As you can see from the picture, my 46 year old switchgear on the RH side is rather cruddy although all of the services still work. Ideally , I’d like to give it a thorough clean and regrease. However, having stripped down some switches in the past, I don’t want to end up making it unserviceable. Does it strip down simply, and does it go back together easily too?
Yes, but do it inside a clear plastic bag as springs and balls will go flying about, clean all the contacts and reassemble with silicone grease, the alloy case will polish up nicely with a powered mop.

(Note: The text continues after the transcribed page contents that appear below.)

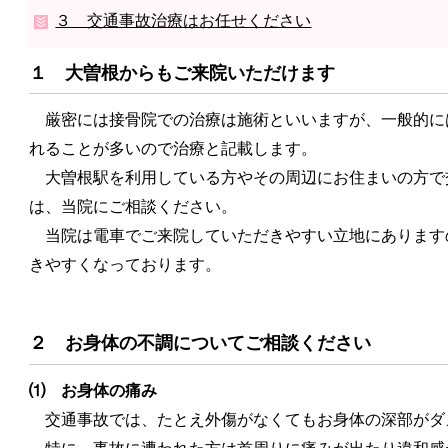
３ 交通事故治療はお任せください
１ 大曽根からもご来院いただけます
厳密には接骨院での治療は施術といいますが、一般的に
れることが多いので治療と記載します。
大曽根駅を利用している方やその周辺にお住まいの方で
は、当院にご相談ください。
当院は電車でご来院していただきやすい立地にあります
きやすくなっております。
２ お身体の不調についてご相談ください
⑴ お身体の痛み
交通事故では、たとえ外傷がなくてもお身体の深部がダ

The small screws that hold the conntacterer part in place are steel, self tapped into soft ally. You only get a couple goes at rescrewing them. Also in the picture (from the front of the bike) you can see 4 holes where the fixing screws fix the whole gubbins with the lever to the handle bar, if these strip or fail then the brake and clutch lever comes 'off in your hand'. I don't know if there is a sensible answer to this but after some dismantling and mantling one wonders about the strength/safety of this department? Especial after nearly 50 yrs since the switch was made.
Any ides anyone.
I’m going to be extremely careful how I go about pulling them apart, I my even chicken out after giving them as deep a clean as I can without actually dismantling further. I’ll be even more careful with the 4 screws as well.

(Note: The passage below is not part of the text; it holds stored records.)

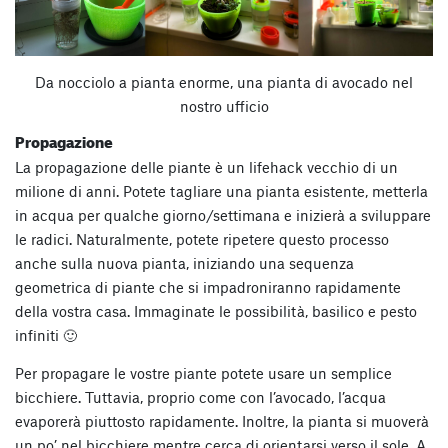
Da nocciolo a pianta enorme, una pianta di avocado nel
nostro ufficio
Propagazione
La propagazione delle piante è un lifehack vecchio di un
milione di anni. Potete tagliare una pianta esistente, metterla
in acqua per qualche giorno/settimana e inizierà a sviluppare
le radici. Naturalmente, potete ripetere questo processo
anche sulla nuova pianta, iniziando una sequenza
geometrica di piante che si impadroniranno rapidamente
della vostra casa. Immaginate le possibilità, basilico e pesto
infiniti 🙂
Per propagare le vostre piante potete usare un semplice
bicchiere. Tuttavia, proprio come con l’avocado, l’acqua
evaporerà piuttosto rapidamente. Inoltre, la pianta si muoverà
un po’ nel bicchiere mentre cerca di orientarsi verso il sole. A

Try measuring resistance then washing out with WD 40, then something like Isopropy Alcohol followed by electrical contact cleaner.
I chickened out. I simply washed them both out with brake cleaner and electrical contact cleaner. I’ll review my actions if either of them develop a problem.

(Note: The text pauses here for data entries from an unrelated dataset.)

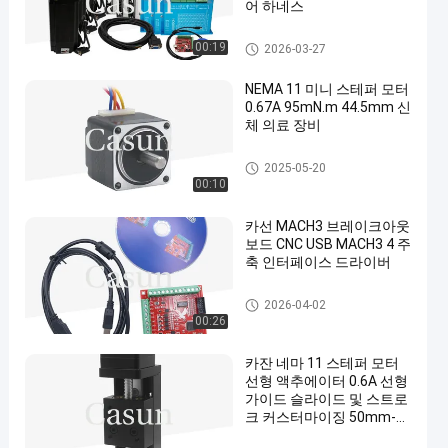
어 하네스
스텝 모터 부속물
00:19
2026-03-27
NEMA 11 미니 스테퍼 모터
0.67A 95mN.m 44.5mm 신
체 의료 장비
nema 11 스텝 모터
2025-05-20
00:10
카선 MACH3 브레이크아웃
보드 CNC USB MACH3 4 주
축 인터페이스 드라이버
스텝 모터 부속물
2026-04-02
00:26
카잔 네마 11 스테퍼 모터
선형 액추에이터 0.6A 선형
가이드 슬라이드 및 스트로
크 커스터마이징 50mm-
900mm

The silicone grease is to protect the contacts from moisture, did mine 29 years ago and no issues including the kill switch. They are not sealed switches, water will enter.
No, I haven’t forgotten the silicone grease John, all nicely lubed and protected.
I agree with Al about the four tiny clamping screws — a dodgy scheme when new, and frankly insane to rely on as a way of keeping one's brake lever attached now that they are approaching their golden jubilee.
There are plenty of serviceable period Japanese front brake master cylinders out there with robust stud and nut clamping systems.
Of course this may involve making alternative arrangements for switchgear if one is running indicators.
If attempting to retain a sense of originality were not critical then I’d be simply changing to a modern Japanese switchgear and master cylinder setup. I’ve seen plenty of very nice creations on the CNW website of how they’ve changed the styling, and they’re very tempting. However I must realise that at my time of life I don’t really now want to go down the modification route. My other bikes are almost 100% the way they came out of their respective factories despite being 20 and 21 years old (they’re almost new).
LUCAS switch repair kits are available via a certain auction site. They come with new springs and ball bearings' should you lose one.
This is not as daunting as you might imagine. I recently took mine apart, no trouble.
I did all the work in a plastic sink bowl.
Just be gentle with the self tapping screws. If you hold them in your fingers and rotate them you'll feel when they drop into the thread they had originally cut; then, just tighten them up but gently. The thing is not to cut 'new threads' when doing them up.
I re-used all of the original pieces.
are available down to 6BA at least.....
And so, of course I attempted to dismantle it as above. One screw came out ever so easily after a liberal amount of easing fluid.
the second one simply rounded its head and refused to turn. So I attacked it with a drill in order to remove the head, and then a carbide burr - which promptly broke off grrrr!